A1: Thank you for your constructive suggestion. We followed your feedback and conducted additional experiments on Swin Transformer, with the summarized results provided below. Specifically, we use Swin-T as the base model, which has an initial patch size of 4×4 and hierarchically downsamples the feature map by a final factor of 8 in both width and height during intermediate stages. We scaled it up by reducing the initial patch size to 2×2 and 1×1, while keeping the default downsampling rates unchanged. This scaling strategy closely mirrors the approach we used when handling standard ViT models. As shown in the table, our conclusion also holds for Swin Transformer—smaller patch sizes consistently lead to lower test loss and improved accuracy. In the revision, we will include larger local-attention models such as Swin-S and Swin-B to further support our findings.
| Initial patch size | Inference time | Test loss | Accuracy |
|---|---|---|---|
| 4x4 | 1x | 0.806 | 81.3 |
| 2x2 | 3.9x | 0.734 | 82.0 |
| 1x1 | 15.1x | 0.697 | 82.5 |
Q2: Limitations of input size scaling.
A2: We appreciate your insightful comments on this matter. We would like to explain the motivation behind this set of experiments: in fact, input size scaling and patch size scaling are largely equivalent—they both proportionally change the feature processing granularity and the sequence length of the model. Through these experiments, our goal is simply to show that patch size is a more suitable choice for a standardized direction of scaling, since it does not affect input storage, and input size scaling does not necessarily offer performance advantages over patch size scaling beyond a certain range.
Specifically, we know that increasing the input size within a certain range tends to improve model performance. For example, on ImageNet, using the same model such as DeiT-Base/Patch16, an input resolution of 384×384 achieves noticeably better accuracy compared to 224×224 (e.g., 83.1 vs. 81.8). We believe this improvement basically comes from two sources: 1) the direct benefit of increased computation from scaling up the input; and 2) a higher input resolution reduces the distortion caused by resizing images during preprocessing. To ablate these two effects, we keep a fixed ratio between input size and patch size, which helps maintain a roughly constant computational cost and figure out the impact of the second term. Then our experiment demonstrates that this benefit tends to vanish once the input resolution exceeds the average original image size in the dataset.
We will carefully rephrase the description and analysis of this experiment in the revised version based on your suggestions and comments.
The paper received mixed reviews, with the two of reviewers (DwN7, UjKW) recommending acceptance, and two reviewers (vQ14, KY13) suggesting rejection.
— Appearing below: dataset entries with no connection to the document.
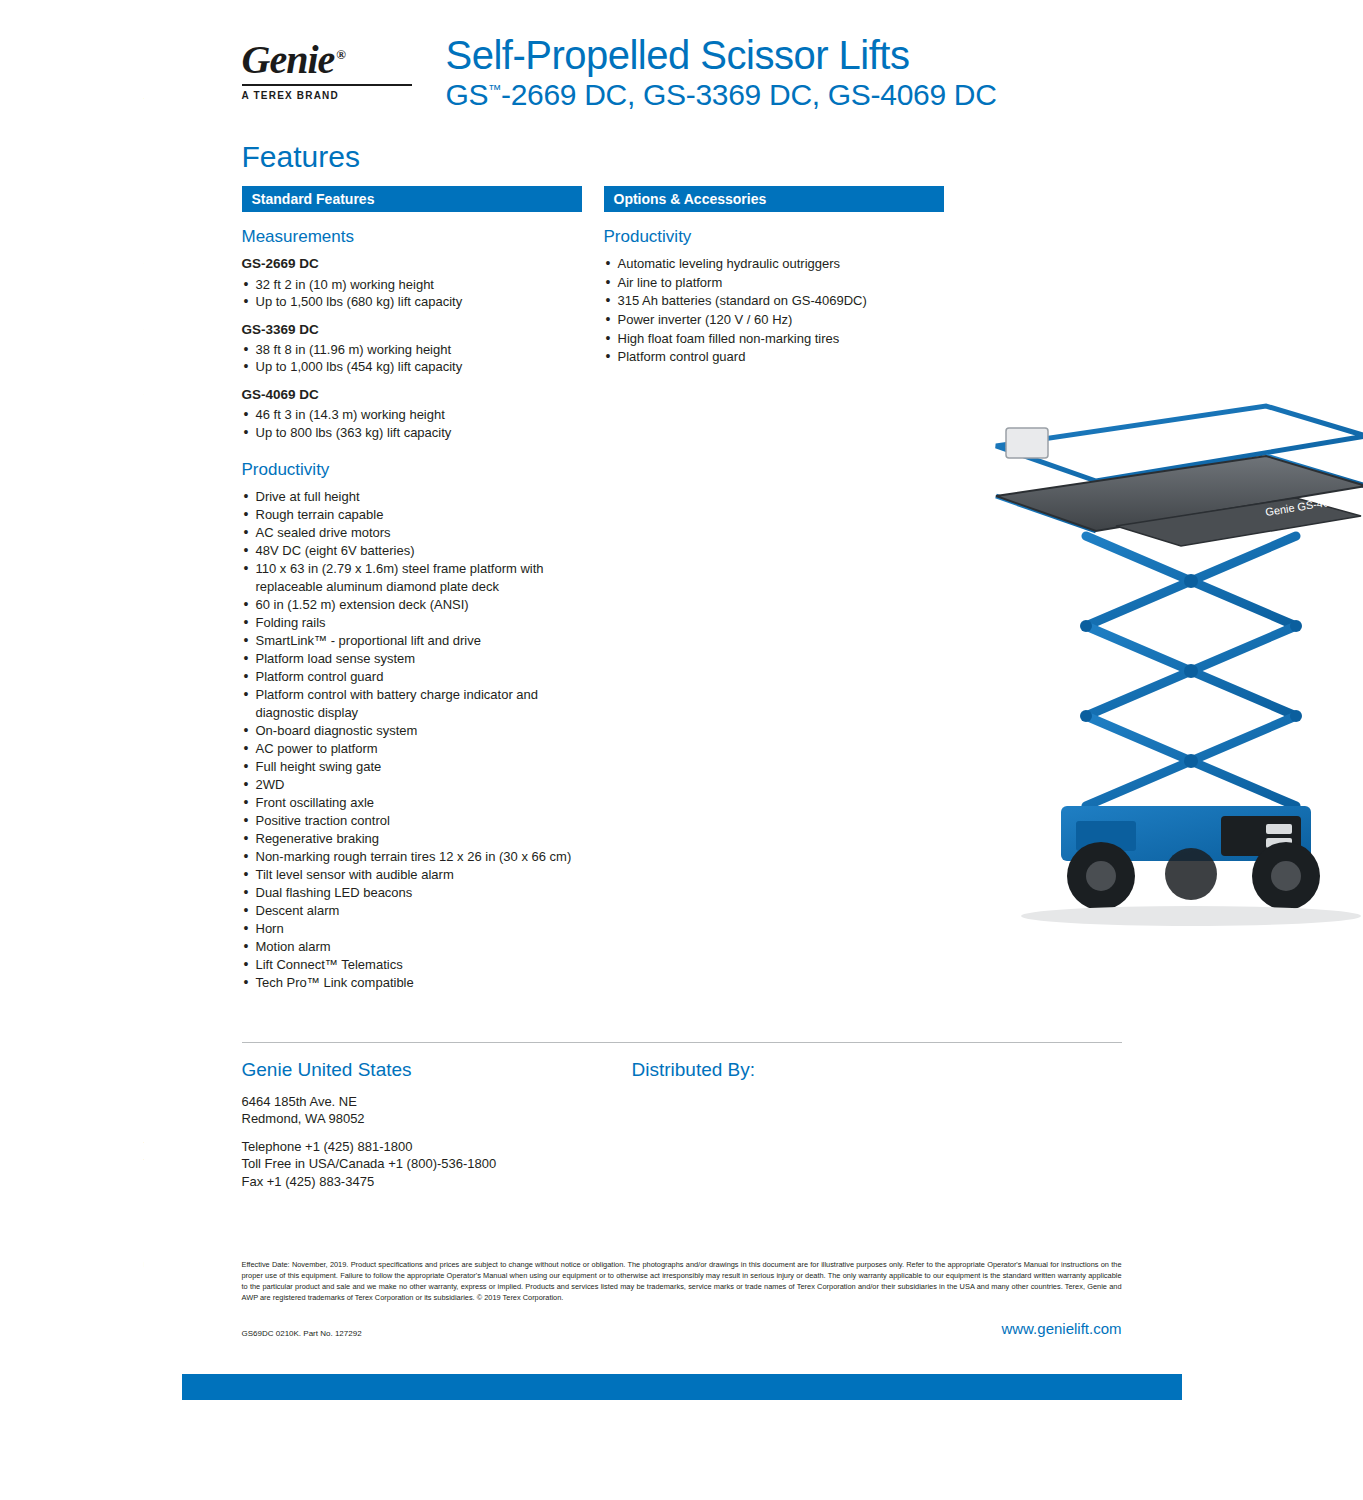Genie®
A TEREX BRAND
Self-Propelled Scissor Lifts
GS™-2669 DC, GS-3369 DC, GS-4069 DC
Features
Standard Features
Options & Accessories
Measurements
GS-2669 DC
32 ft 2 in (10 m) working height
Up to 1,500 lbs (680 kg) lift capacity
GS-3369 DC
38 ft 8 in (11.96 m) working height
Up to 1,000 lbs (454 kg) lift capacity
GS-4069 DC
46 ft 3 in (14.3 m) working height
Up to 800 lbs (363 kg) lift capacity
Productivity
Drive at full height
Rough terrain capable
AC sealed drive motors
48V DC (eight 6V batteries)
110 x 63 in (2.79 x 1.6m) steel frame platform with replaceable aluminum diamond plate deck
60 in (1.52 m) extension deck (ANSI)
Folding rails
SmartLink™ - proportional lift and drive
Platform load sense system
Platform control guard
Platform control with battery charge indicator and diagnostic display
On-board diagnostic system
AC power to platform
Full height swing gate
2WD
Front oscillating axle
Positive traction control
Regenerative braking
Non-marking rough terrain tires 12 x 26 in (30 x 66 cm)
Tilt level sensor with audible alarm
Dual flashing LED beacons
Descent alarm
Horn
Motion alarm
Lift Connect™ Telematics
Tech Pro™ Link compatible
Productivity
Automatic leveling hydraulic outriggers
Air line to platform
315 Ah batteries (standard on GS-4069DC)
Power inverter (120 V / 60 Hz)
High float foam filled non-marking tires
Platform control guard
Genie GS-4069DC
Genie United States
6464 185th Ave. NE
Redmond, WA 98052
Telephone +1 (425) 881-1800
Toll Free in USA/Canada +1 (800)-536-1800
Fax +1 (425) 883-3475
Distributed By:
Effective Date: November, 2019. Product specifications and prices are subject to change without notice or obligation. The photographs and/or drawings in this document are for illustrative purposes only. Refer to the appropriate Operator's Manual for instructions on the proper use of this equipment. Failure to follow the appropriate Operator's Manual when using our equipment or to otherwise act irresponsibly may result in serious injury or death. The only warranty applicable to our equipment is the standard written warranty applicable to the particular product and sale and we make no other warranty, express or implied. Products and services listed may be trademarks, service marks or trade names of Terex Corporation and/or their subsidiaries in the USA and many other countries. Terex, Genie and AWP are registered trademarks of Terex Corporation or its subsidiaries. © 2019 Terex Corporation.
GS69DC 0210K. Part No. 127292
www.genielift.com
The AC has thoroughly examined the submitted materials, including the paper itself, the reviewers’ concerns and the authors’ responses, and has carefully considered all factors in the decision-making process.
To the AC, the main concern is on the limited utility of the patch size scaling law, as the paper shows (in Fig. 4) further scaling the input size beyond original image size is no longer helpful; therefore compared to model size scaling, there is a potential hard limit in this scaling axis, which compromises the promise to further scale. Nevertheless, the work has done a solid exploration along this direction, already adopting an efficient architecture to mitigate the computational concern, and the overall value is deemed outweighing the concerns which are mostly addressed by the responses.
Therefore recommending acceptance. Please incorporate promised changes in the final version.